File [~/.conda/envs/tnbc/lib/python3.9/site-packages/imageio/core/legacy_plugin_wrapper.py:147](https://vscode-remote+ssh-002dremote-002b132-002e72-002e65-002e230.vscode-resource.vscode-cdn.net/sise/assafzar-group/assafzar/leor/chapter_two/TNBC/imc/notebooks/~/.conda/envs/tnbc/lib/python3.9/site-packages/imageio/core/legacy_plugin_wrapper.py:147), in LegacyPlugin.read(self, index, **kwargs)
    145     return img
--> 147 reader = self.legacy_get_reader(**kwargs)
    148 return reader.get_data(index)

File [~/.conda/envs/tnbc/lib/python3.9/site-packages/imageio/core/legacy_plugin_wrapper.py:116](https://vscode-remote+ssh-002dremote-002b132-002e72-002e65-002e230.vscode-resource.vscode-cdn.net/sise/assafzar-group/assafzar/leor/chapter_two/TNBC/imc/notebooks/~/.conda/envs/tnbc/lib/python3.9/site-packages/imageio/core/legacy_plugin_wrapper.py:116), in LegacyPlugin.legacy_get_reader(self, **kwargs)
    115 self._request.get_file().seek(0)
...
    217         f"MCD file '{self.path.name}' corrupted: "
    218         f"cannot read image for panorama {panorama.id}"
    219     ) from e

OSError: MCD file 'Leap004.mcd' corrupted: cannot read image for panorama 2

This is not an expected behavior because if I use MCD Viewer I'm able to read everything an nothing is corrupted.

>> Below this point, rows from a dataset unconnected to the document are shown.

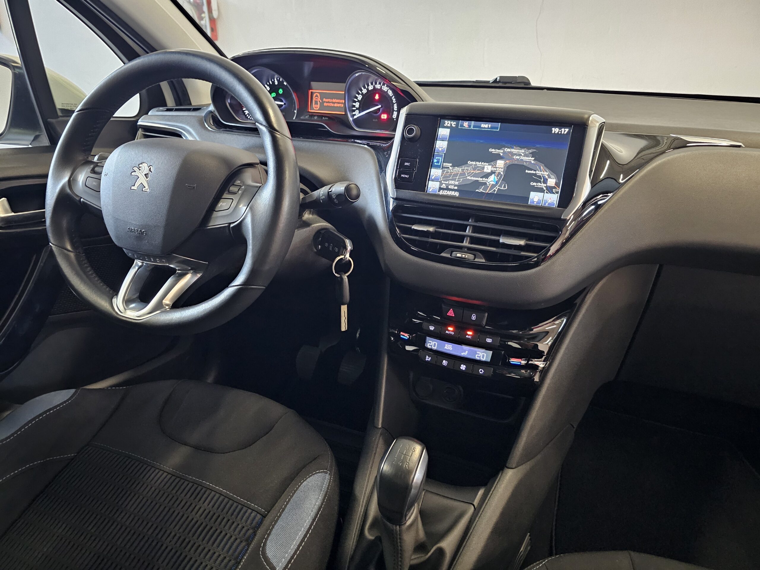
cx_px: 380
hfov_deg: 73.9
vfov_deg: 58.9
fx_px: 505
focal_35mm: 23
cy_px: 285
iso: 1600
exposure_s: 1/25
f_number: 1.7
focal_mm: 6.3
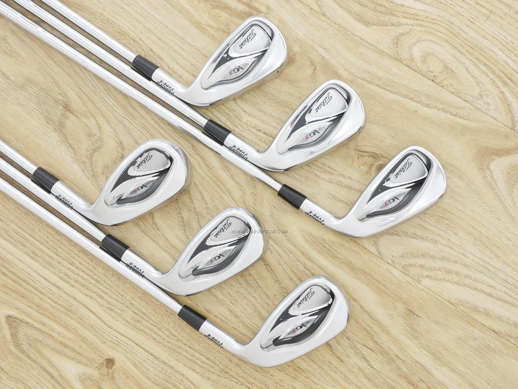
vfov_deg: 29.1
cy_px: 194
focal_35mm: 50
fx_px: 748
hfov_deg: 38.2
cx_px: 259
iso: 1600
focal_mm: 25
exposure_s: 1/40
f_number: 4.5
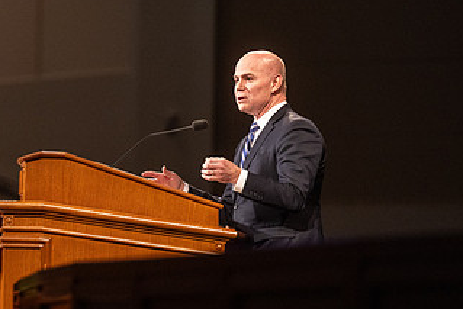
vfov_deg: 3.1
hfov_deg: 4.6
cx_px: 8
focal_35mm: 450
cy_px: -13
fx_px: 5790
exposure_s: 1/200
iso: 1250
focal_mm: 200
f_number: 2.8
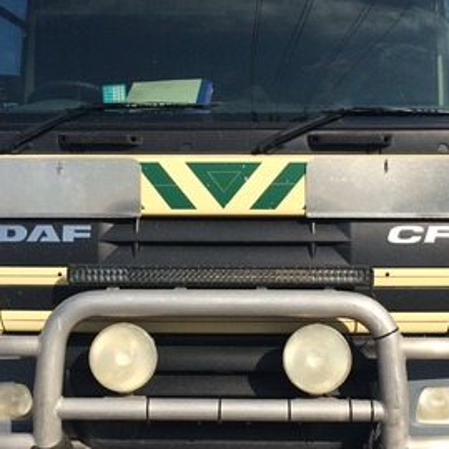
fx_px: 836
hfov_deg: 30.0
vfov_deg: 30.0
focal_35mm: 57
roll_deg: +3.1
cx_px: 239
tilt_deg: +0.8
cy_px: 203
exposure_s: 1/2740
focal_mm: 4.15
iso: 32
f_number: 2.2
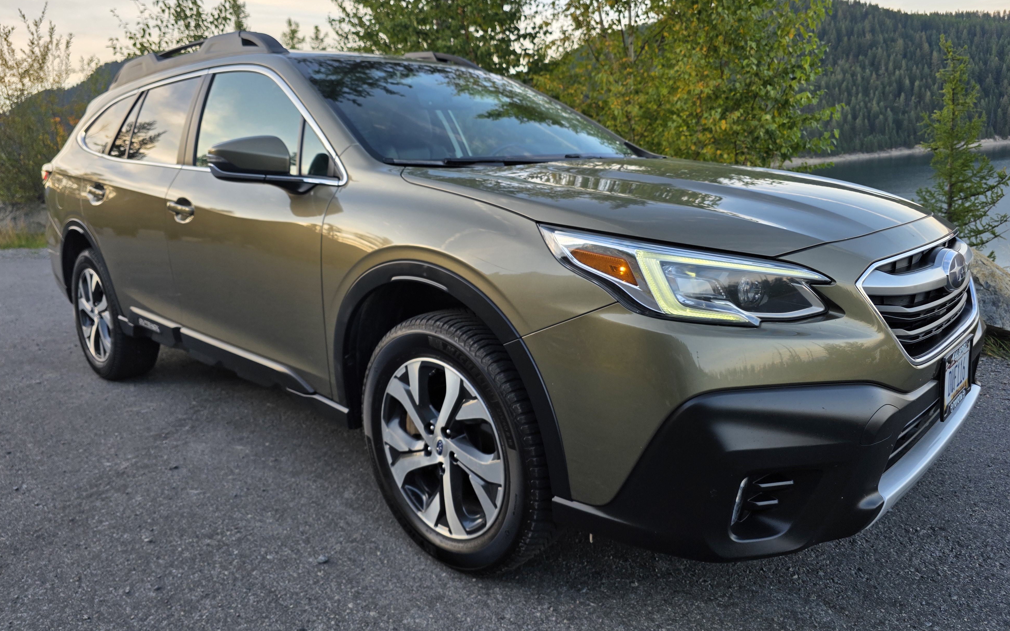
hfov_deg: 72.5
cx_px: 498
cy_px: 283
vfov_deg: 49.2
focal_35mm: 25
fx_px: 688
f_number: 1.7
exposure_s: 1/67
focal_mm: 6.3
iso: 12
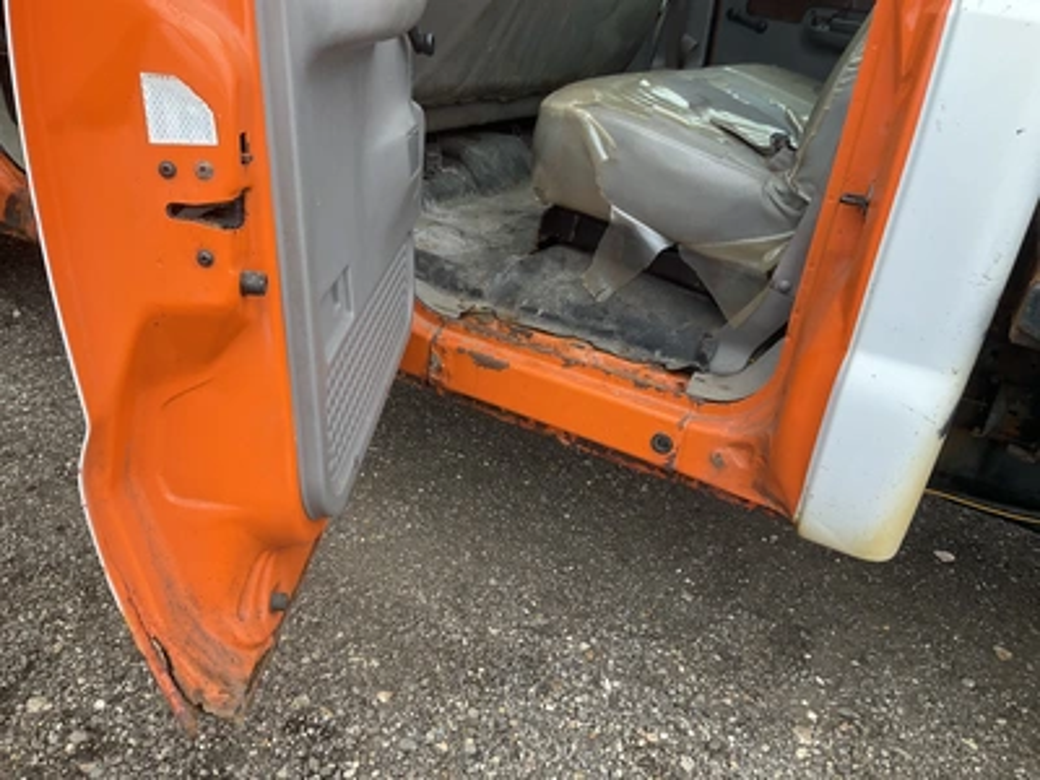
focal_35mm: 29
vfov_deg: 48.2
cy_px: 390
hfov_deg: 61.7
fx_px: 871
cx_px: 520
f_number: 1.8
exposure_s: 1/122
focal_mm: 3
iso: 20
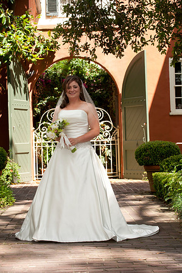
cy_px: 136
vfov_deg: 21.5
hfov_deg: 14.4
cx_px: 91
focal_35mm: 95
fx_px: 722
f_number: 7.1
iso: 320
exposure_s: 1/250
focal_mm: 95
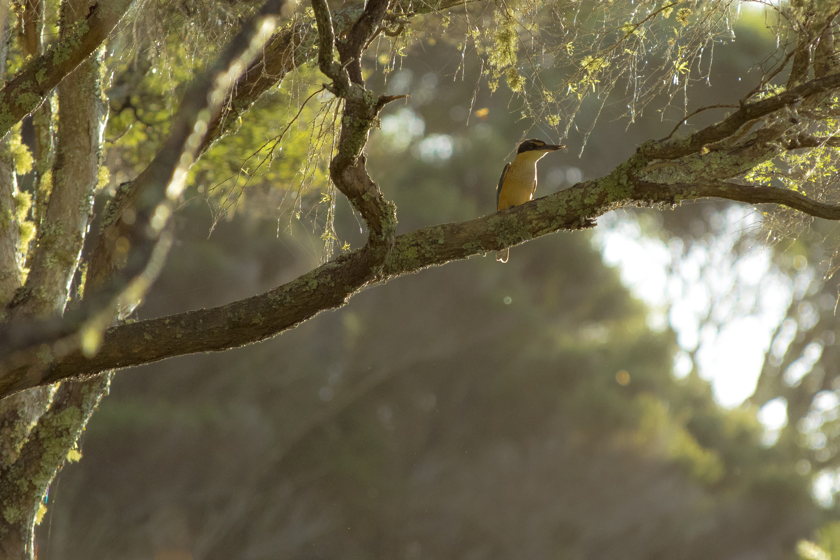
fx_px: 10332
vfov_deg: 3.1
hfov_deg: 4.7
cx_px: 514
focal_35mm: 443
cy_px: 172
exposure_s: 1/1000
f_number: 5.6
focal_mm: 185
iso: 640
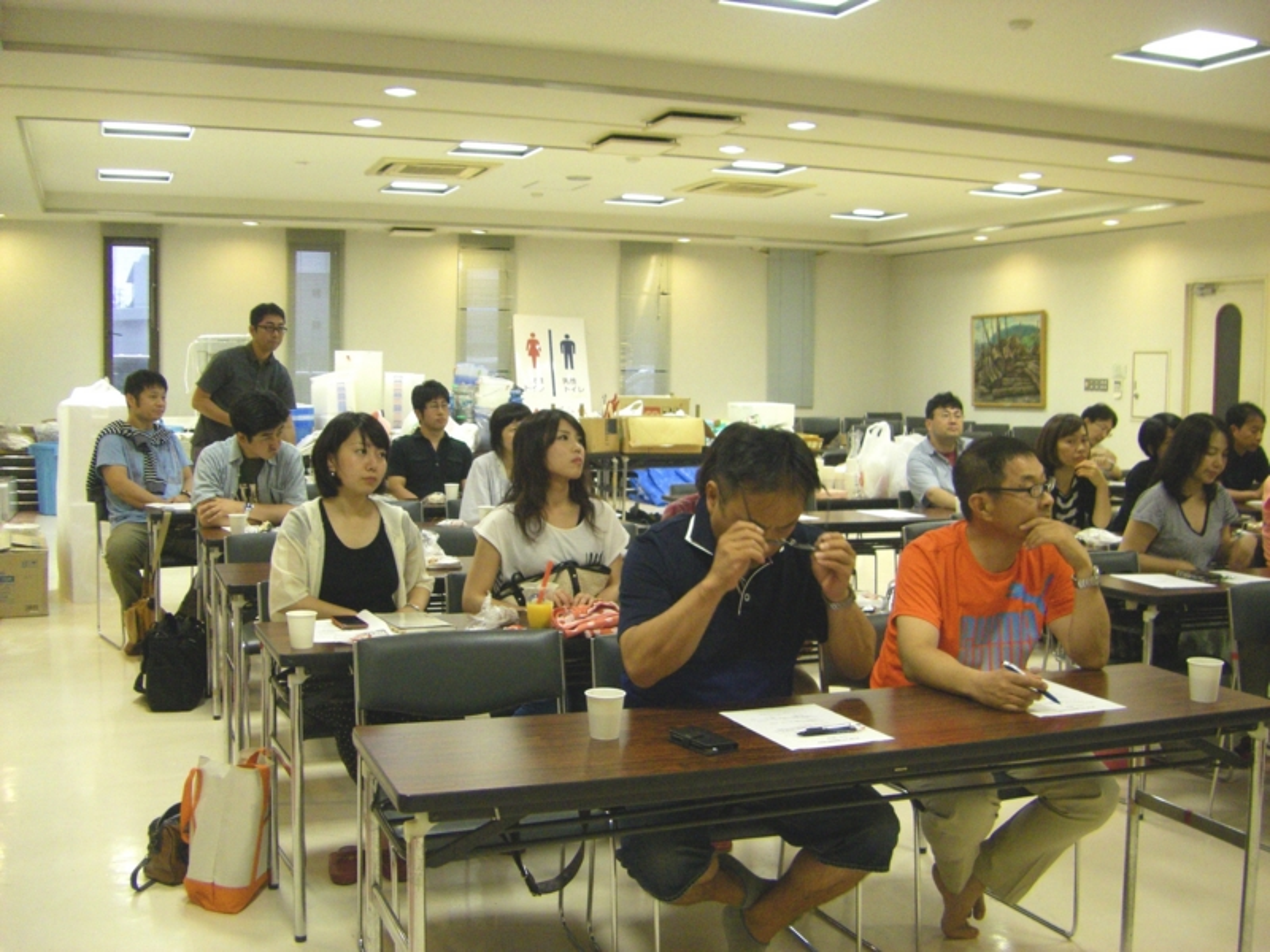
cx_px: 635
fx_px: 1394
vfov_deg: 37.7
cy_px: 476
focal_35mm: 38
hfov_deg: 49.0
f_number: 3.5
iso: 400
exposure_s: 1/50
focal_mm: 6.3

Any suggestion what can cause this? (unfortunately I cannot share the data itself)

leorrose commented 1 year ago

I think I found the problem. imageio which is used to read data uses PIL as backend. PIL limits image size for security reasons (Decompression bomb protection) which causes an error when reading panoramas of very large size.

The solution is to change the max pixel setting in PIL:

from PIL import Image
Image.MAX_IMAGE_PIXELS = 1000000000

Also maybe it will be wise to change the readimc code to give more description of errors. For example in this case we could print the error and see that it's an issue with image size and not a corrupted mcd file.

jwindhager commented 1 year ago

Correct, this is due to PIL's max. image size. Unfortunately, it is not straight-forward to catch this specific error in the readimc code, which is why we haven't done that. Also, imageio may switch to other backends in the future (out of our control). But if you have a suggestion where/how to improve things, that would be great! PRs welcome :-)

jwindhager commented 1 year ago

Keeping this issue open as a reminder to document this

sandip-shah commented 1 year ago

What can be done is catch the exception, and geometrically keep on extending the MAX_IMAGE_PIXELS with a warning / logging; .24 GB limit set by PIL is too low for images these days. One can easily go as high as, let's say, 5 GB these days before giving up (of course, after checking that there is that much free disk space).